# Exercise details
Counting only lines below that hold "Bjellqvist", give the total alone.

# The records
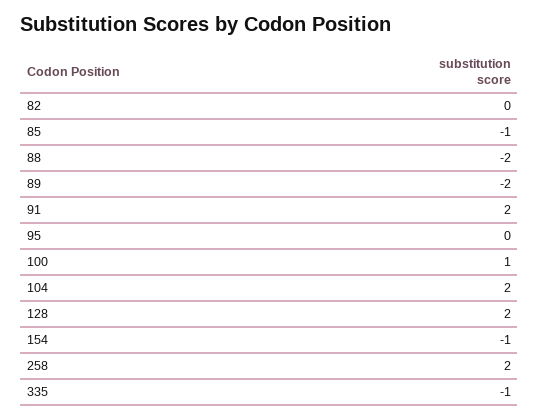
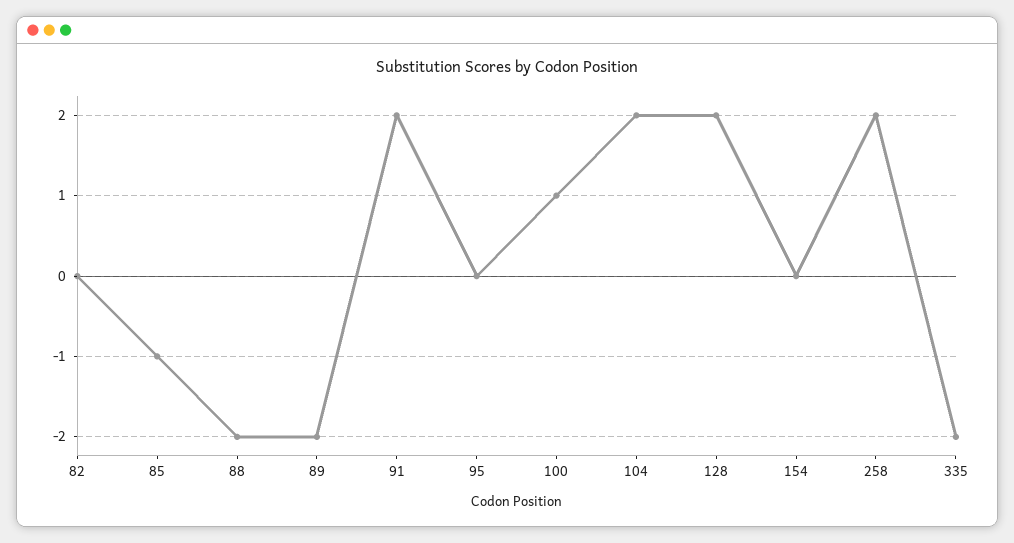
154: -1 -> 0
335: -1 -> -2

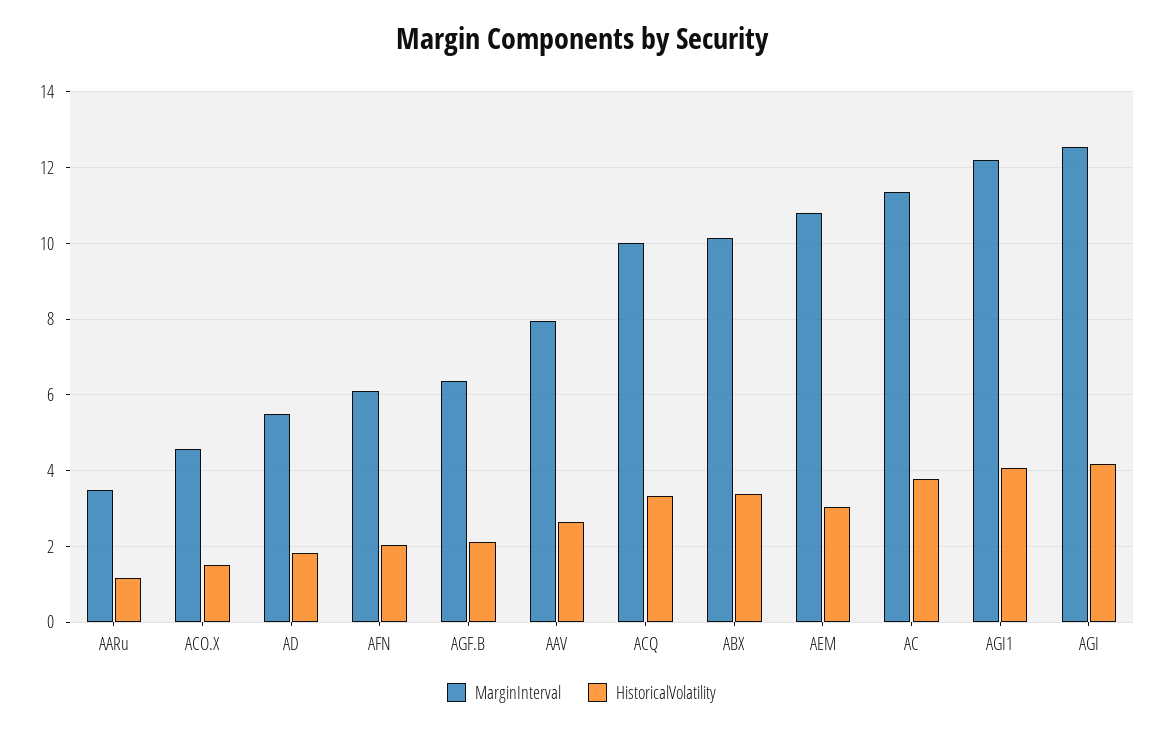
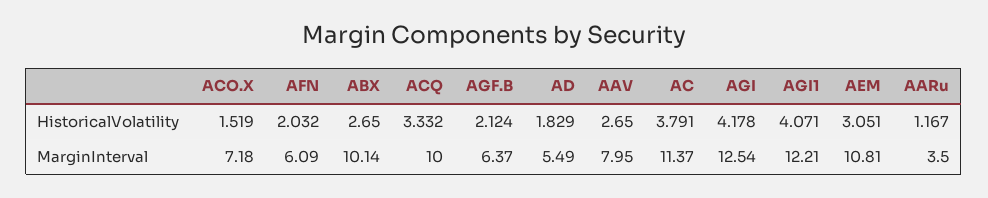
MarginInterval, ACO.X: 4.6 -> 7.18
HistoricalVolatility, ABX: 3.4 -> 2.65

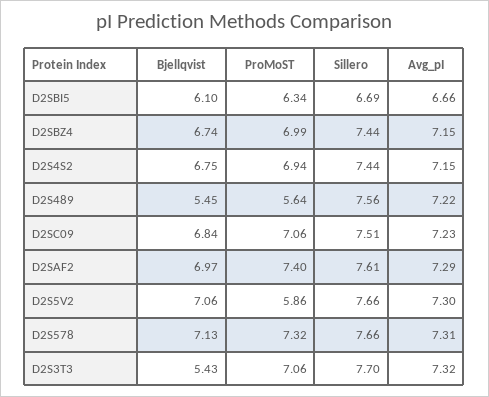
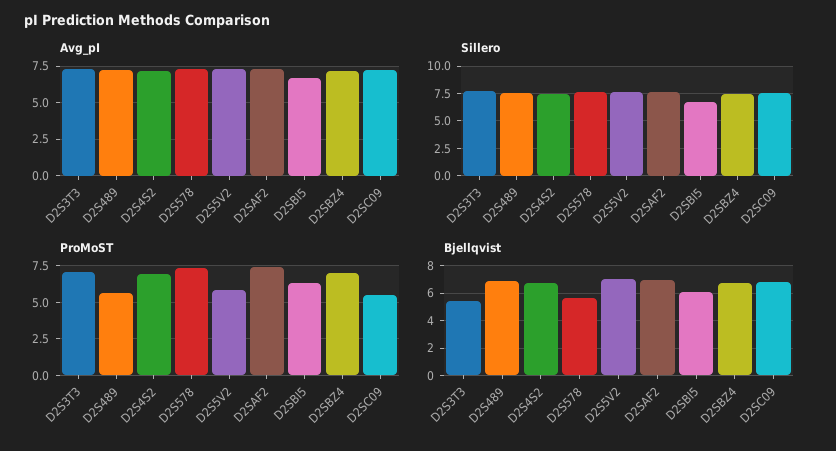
Bjellqvist, D2S489: 5.45 -> 7
ProMoST, D2SC09: 7.06 -> 5.5
Bjellqvist, D2S578: 7.13 -> 5.5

# Written answer
2